Give back every record below in full and exactly, but without a single image.

» **Given data**
%%
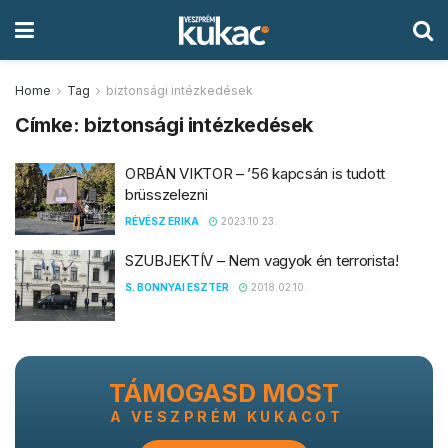
Home
Tag
biztonsági intézkedések
Címke:
biztonsági intézkedések
ORBÁN VIKTOR – ’56 kapcsán is tudott
brüsszelezni
RÉVÉSZ ERIKA
2023.10.23.
SZUBJEKTÍV – Nem vagyok én terrorista!
S. BONNYAI ESZTER
2018.02.10.
TÁMOGASD MOST
A VESZPRÉM KUKACOT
%%
» **Reply**
Home
Tag
biztonsági intézkedések
Címke:
biztonsági intézkedések
ORBÁN VIKTOR – ’56 kapcsán is tudott
brüsszelezni
RÉVÉSZ ERIKA
2023.10.23.
SZUBJEKTÍV – Nem vagyok én terrorista!
S. BONNYAI ESZTER
2018.02.10.
TÁMOGASD MOST
A VESZPRÉM KUKACOT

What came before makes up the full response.